**Texto de partida:**

################

Un cartel de 'se vende' en una terraza. | Europa Press

La especulación de los pueblos está terminando con los arraigos de su gente. El dinero de las capitales, el de los empresarios y carreras de parné, obliga a los jóvenes a no encontrar una vivienda en el pueblo donde nacieron, porque sus precios alcanzan cotas imposibles de asumir en dos o tres vidas. Miguel Delibes decía que la infancia era su patria, y para éstos, su patria ha de mudarse a treinta o cuarenta kilómetros de donde se destetaron, pues unos coches carísimos de renting aparcan ahora donde lo hicieron los suyos, y no les llega para cambiar de vehículo cada cuatro años como pretenden los fantasmas que mandan desde Bruselas. Esta praxis termina, además, generando una especie de poblados fantasmas que aguantan once meses al año la llegada de sus propietarios, pues en invierno hace frío en Norteña y la luz es tan corta que los acaudalados veraneantes prefieren largarse a lugares menos naturales que estos prados verdes para comerse las uvas o, simplemente, huyendo del cielo gris que no termina de aclararse porque así lucen el resto del año en vergeles. 

Pasa algo parecido en los barrios céntricos de las ciudades, donde se especula al son de una vida mejor, a base de alquilar cada metro cuadrado al turismo de horas, o para que un extranjero se gaste el dinero que saca de su país blanqueando su vida y la viruta que saca de origen. Todo tiene un limite y no hay gobierno de derechas que no se corra del gusto al ver la billetera del extranjero que pretende subir el precio al resto. Este camino acaba mal, ya lo vemos en las grandes capitales, con franquicias echando a los bares, con vicios enraizados en cada notaría y un crecimiento obsesivo por colocar las casas a los mejores pagadores, en un mercado inmobiliario que permite cualquier práctica. Ningún sentido, ningún orden que salvaguarde lo nuestro y, al poco, tendremos que vivir en las barcazas que los de Albión han inventado como medida disuasoria para la inmigración ilegal. 

Por eso tendemos a ser todos tan iguales, que bancos y empresas consiguen meternos en las métricas del crecimiento para que seamos los números de su próximo finiquito. No entiendo cómo se puede regular este éxodo de lo pequeño, pues sólo me dedico a mirar para contarlo, pero me imagino que tendrá que ver con el derecho de tanteo o algunas medidas que ordenen la avaricia de los que encuentran en el pelotazo, la cultura de su esfuerzo.

«Si esto sigue así, terminaremos por vender hasta el último metro de una España que se rifa al por mayor, mientras nuestros compatriotas se irán a Portugal»

Pronto tendremos villas y pedanías cerradas, con servicios arruinados pues no se puede vivir de lo que dejan un mes al año los veraneantes. Así, panaderos, pasteleros, restaurantes, bares, tiendas locales, mercerías, ferreterías, ganaderos o agricultores, van mellando su forma de vida porque la gente se va disipando en los mapas de cercanías y lejanías, tratando de encontrar un lugar donde vivir, no tan alejado de su patria, pero en el que puedan permitirse el lujo de comer sin necesidad de estirar el brazo y la mano pidiendo limosna, o recibiendo una renta mínima vital como truco trilero ante su pobreza. La artesanía, la riqueza de lo autóctono y todo lo que conlleva la tradición, va dejando paso a gasolineras eléctricas de coches autónomos con pantalla táctil para poder llegar al destino de su avaricia.

################

**Material en bruto:**
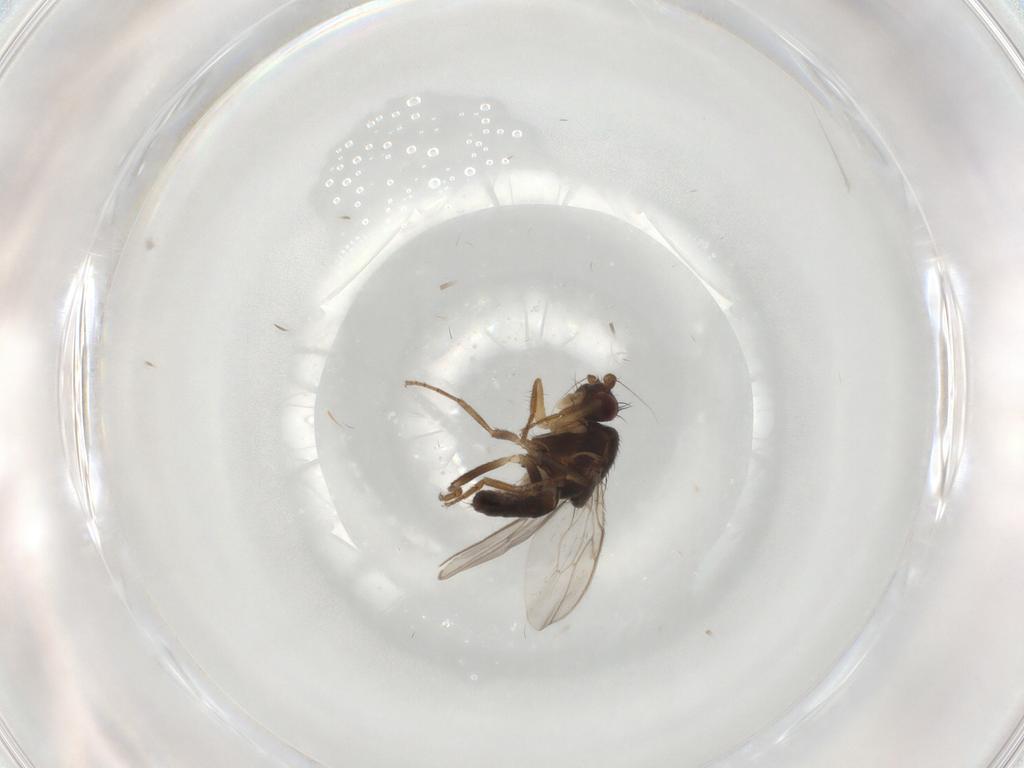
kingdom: Animalia
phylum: Arthropoda
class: Insecta
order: Diptera
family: Sphaeroceridae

################

**En qué consiste:**
Prosigue el texto sobre la especulación inmobiliaria en los pueblos y los barrios céntricos, empezando justo después de su última frase.

**En respuesta:**
Todo este embrollo de vivir del dinero de Europa tiene unas consecuencias pésimas en el campo y el pueblo. La fruta se trae de fuera sin pasar las exigencias que se imponen a los nuestros, la carne, el pan, la leche o las cebollas tienen los días contados, pues los que mandan imponen aranceles a nosotros mismos mientras se van pagando las rentas del dinero fácil que se imprime cada vez que los bancos nos arruinan. Esa bola de seguir viviendo como si no pasara nada va a conseguir que, muy pronto, pidamos permiso hasta para plantar unas patatas en el huerto de tu parcela, aunque la parcela estará a cien o doscientos kilómetros de distancia de nuestra despensa. 

Mi amigo Samu, por ejemplo, ha conseguido una casa que se puede permitir a cuarenta y cuatro kilómetros de su trabajo, sito en su pueblo de siempre. Al día se hace ochenta y ocho kilómetros para ir y volver al curro, que aún depende de los clientes locales porque es el mejor cocinando pescados en su restaurante de Ruiloba. También porque se levanta a las cinco y media de la mañana para llegar a la Lonja antes que otros, selecciona los peces que su intuición le sopla, y se vuelve a casa a la una de la madrugada después de pasarse quince horas currando para que los demás disfruten. Tiene empleadas a veinte personas, con sus veinte nóminas y sus seguros sociales. Veinte familias que dependen de su sueño y dedicación para que no se abra una franquicia repetida en Ibiza, Marbella, Formentera o Benidorm, donde la comida la traen de a saber dónde y que se cocina sin saber cómo. Alguien lo dijo el otro día, es curioso pero una pizza en Ibiza te cuesta lo mismo que un pescado fresco en Galicia, y si esto sigue así, terminaremos por vender hasta el último metro cuadrado de una España que se rifa al por mayor, mientras nuestros compatriotas se irán a Portugal, a Suiza o Senegal, para ver desde tan lejos esa patria que fuimos en nuestra infancia.